The Clinical Documentation Specialist facilitates modifications to clinical documentation through concurrent interactions with providers and other members of the healthcare team. The CDS promotes capture of physician documentation for any clinical conditions or procedures to support the appropriate severity of illness, expected risk of mortality, and complexity of care for the patient. Demonstrates ability to clinically evaluate how the health record translates into coded data, including review of provider and other clinician documentation, lab results, diagnostic information and treatment plans. Educates members of the patient care team regarding documentation guidelines, including attending physicians, allied health practitioners, nursing and case management. The CDS must be able to define problems, collect data, establish facts, and draw valid conclusions. The CDS must be able to interpret and deal with abstract and concrete variables and be able to effectively present information and respond to questions from physicians and other healthcare professionals.
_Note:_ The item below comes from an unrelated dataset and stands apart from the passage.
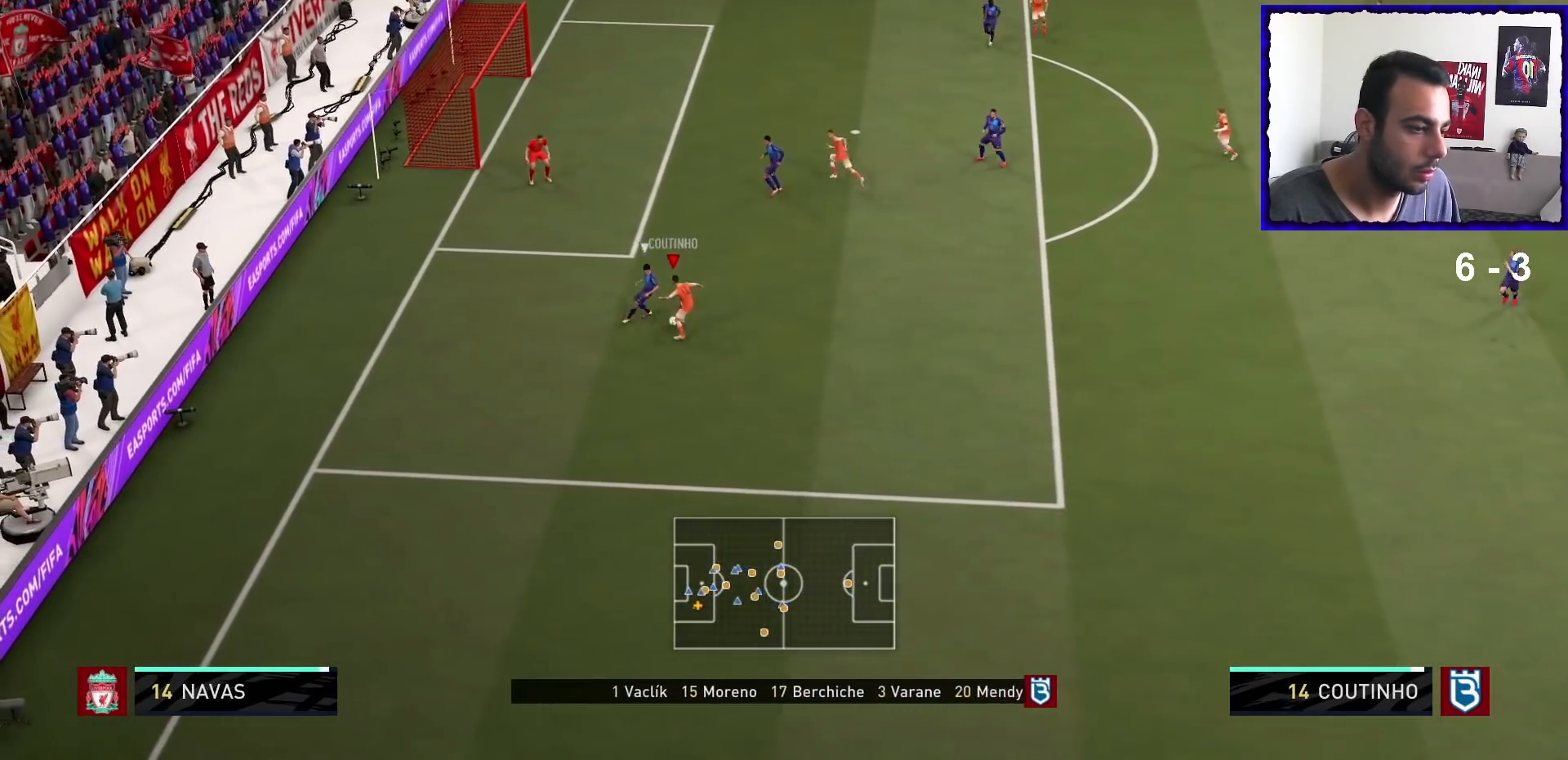
{"buttons": [], "left_stick": "center", "right_stick": "center", "events": [[34, "right_stick", "center"]]}
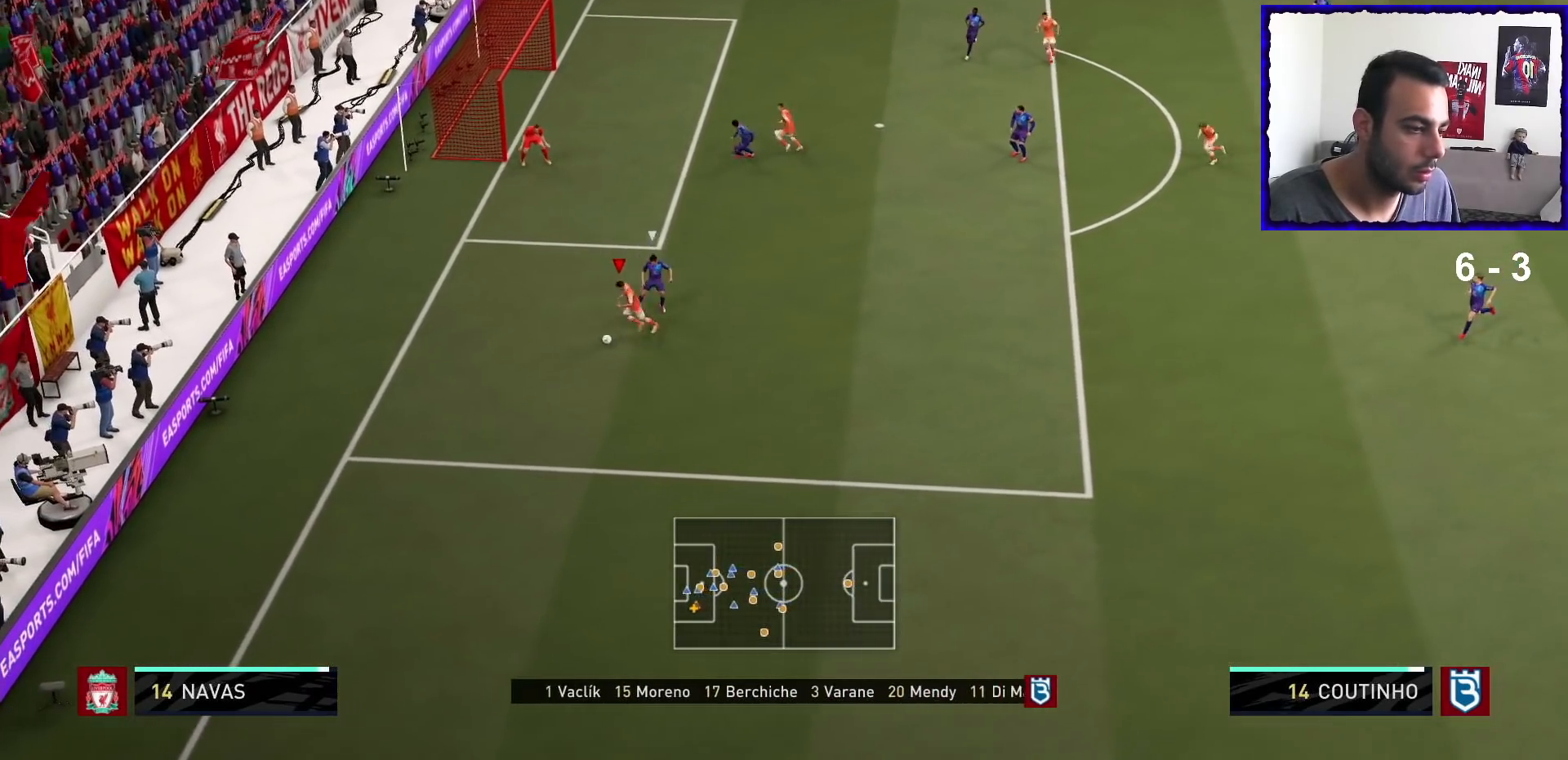
{"buttons": [], "left_stick": "down-right", "right_stick": "center", "events": [[133, "left_stick", "down-right"]]}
The Clinical Documentation Specialist reports directly to the Director of Case Management.
Utilizes the hospital’s designated clinical documentation system to conduct reviews of the health record and identify opportunities for clarification. Completes initial reviews of patient records within 24-48 hours of admission for a specified patient population to a) evaluate documentation to assign the working DRG, pertinent secondary diagnoses, and procedures for accurate DRG assignment, risk of mortality, and severity of illness; b) initiate a review.
Conducts a follow-up review of patients daily for additional information or additional opportunities.
Queries physicians regarding missing, unclear, or conflicting health record documentation by requesting and obtaining additional documentation within the health record when needed.
Educates physicians and key healthcare providers regarding clinical documentation improvement and the need for accurate and complete documentation within the health record.
Collaborates with case managers, nursing staff, and other ancillary staff regarding interaction with physicians on documentation and to resolve physician queries prior to patient discharge.
Participates in the analysis and trending of statistical data for specified patient populations to identify opportunities for improvement.
Assists with preparation and presentation of clinical documentation monitoring/trending reports for review with physicians and hospital leadership.
Educate members of the patient care team regarding specific documentation needs and reporting and reimbursement issues identified through daily and retrospective reviews.
Partners with coding professionals to ensure accuracy of diagnostic and procedural data and completeness of supporting documentation to determine a working and final DRG, severity of illness, and/or risk of mortality.
Reviews and clarifies clinical issues in the health record with the coding professionals that would support an accurate DRG assignment, severity of illness, and/or risk of mortality.
Creates and monitors inpatient case mix reports and the top 25 assigned DRGs in the facility to identify patterns, trends, variances and opportunites in the facility’s frequently assigned DRG groups. Once identified, the Clinical Documentation Specialist evaluates the causes of the change or problems and takes appropriate steps in collaboration with the right department to effect resolution or explanation of the variances.
a.) Graduate from an accredited school of nursing or accredited Health Information Management Program
a.) RN, RHIA, RHIT, or CCS
a.) Strong healthcare background with at least 2- 4 years experience.